The indices continue to hold up extremely well and are hitting new intraday highs. This tendency toward improvement during the day after a weak start is what is keeping the bears on the sidelines. Until we have some notable weakness in the afternoon it is difficult to be very negative.
I've seen a significant number of studies that show that a retest of the December lows is very likely to occur. This one from KL Capital is particularly interesting. After a 15% waterfall decline we typically have a counter-trend bounce of around 11-12% that lasts an average of 21 days.
There are a plenty of other interesting statistics in this study but, be warned, they do not paint a very positive picture. There are very high odds of a retest of the lows and when that happens there usually is a recession to go along with the poor action.
I don't rush to act on statistical data of this sort but it does make me less inclined to pursue new long positions when I see so few with good technical setups. This market is obviously overbought and hitting resistance but there seems to be no real concern about a pullback, let alone a retest of the lows.
My goal as a trader isn't to call market turns but to navigate the meat of the move. My view right now is that we are close to the end of this bounce. That believe is primarily driven by the fact that I see so few stocks that I want to buy right now.

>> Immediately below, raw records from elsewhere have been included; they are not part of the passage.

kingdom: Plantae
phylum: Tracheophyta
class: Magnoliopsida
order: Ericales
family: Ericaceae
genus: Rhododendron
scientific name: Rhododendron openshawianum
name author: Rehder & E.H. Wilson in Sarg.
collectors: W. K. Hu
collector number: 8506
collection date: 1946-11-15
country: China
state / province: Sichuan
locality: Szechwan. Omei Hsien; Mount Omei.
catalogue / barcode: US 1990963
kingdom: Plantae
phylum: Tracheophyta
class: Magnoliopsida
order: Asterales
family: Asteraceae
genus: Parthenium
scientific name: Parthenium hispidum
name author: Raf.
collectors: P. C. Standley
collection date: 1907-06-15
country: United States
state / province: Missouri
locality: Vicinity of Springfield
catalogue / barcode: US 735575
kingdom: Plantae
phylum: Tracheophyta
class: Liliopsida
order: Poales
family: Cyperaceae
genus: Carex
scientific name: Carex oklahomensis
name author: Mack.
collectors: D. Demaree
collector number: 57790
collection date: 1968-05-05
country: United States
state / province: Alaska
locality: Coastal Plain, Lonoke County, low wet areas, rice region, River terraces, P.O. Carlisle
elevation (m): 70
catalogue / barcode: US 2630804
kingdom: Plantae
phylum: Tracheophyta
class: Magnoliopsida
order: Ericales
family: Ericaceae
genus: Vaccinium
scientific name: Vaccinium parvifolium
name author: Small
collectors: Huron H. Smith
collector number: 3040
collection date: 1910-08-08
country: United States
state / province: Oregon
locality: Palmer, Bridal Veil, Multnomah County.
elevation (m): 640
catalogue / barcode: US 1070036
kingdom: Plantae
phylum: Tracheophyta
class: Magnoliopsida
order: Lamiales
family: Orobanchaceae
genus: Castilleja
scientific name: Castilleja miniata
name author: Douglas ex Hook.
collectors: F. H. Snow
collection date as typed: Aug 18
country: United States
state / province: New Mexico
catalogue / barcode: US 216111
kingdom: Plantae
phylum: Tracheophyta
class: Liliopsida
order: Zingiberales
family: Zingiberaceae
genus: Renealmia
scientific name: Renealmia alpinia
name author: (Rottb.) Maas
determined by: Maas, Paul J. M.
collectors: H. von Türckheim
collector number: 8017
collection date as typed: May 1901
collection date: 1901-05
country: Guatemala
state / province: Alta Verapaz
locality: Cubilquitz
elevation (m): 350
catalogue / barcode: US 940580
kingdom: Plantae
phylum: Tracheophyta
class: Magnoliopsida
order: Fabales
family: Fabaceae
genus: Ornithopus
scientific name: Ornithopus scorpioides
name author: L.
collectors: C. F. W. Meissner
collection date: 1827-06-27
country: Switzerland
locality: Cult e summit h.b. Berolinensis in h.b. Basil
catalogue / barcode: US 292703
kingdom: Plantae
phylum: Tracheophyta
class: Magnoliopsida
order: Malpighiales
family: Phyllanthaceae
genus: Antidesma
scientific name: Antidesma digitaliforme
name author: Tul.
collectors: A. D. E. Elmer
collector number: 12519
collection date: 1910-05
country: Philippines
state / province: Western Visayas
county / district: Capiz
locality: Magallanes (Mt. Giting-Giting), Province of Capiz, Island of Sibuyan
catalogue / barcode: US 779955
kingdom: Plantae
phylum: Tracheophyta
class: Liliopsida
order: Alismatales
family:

What the bears are missing right now is that the negative narrative has been shoved aside and there is more concern about making up recent losses rather than worry about being trapped in another pullback.
I'd like to be far more upbeat but I'm frustrated that I'm not seeing more things to buy. New Age Beverages (NBEV) and Nio (NIO) are a couple that I've traded recently that are popping up but I'm not willing to put much new capital on the line right now.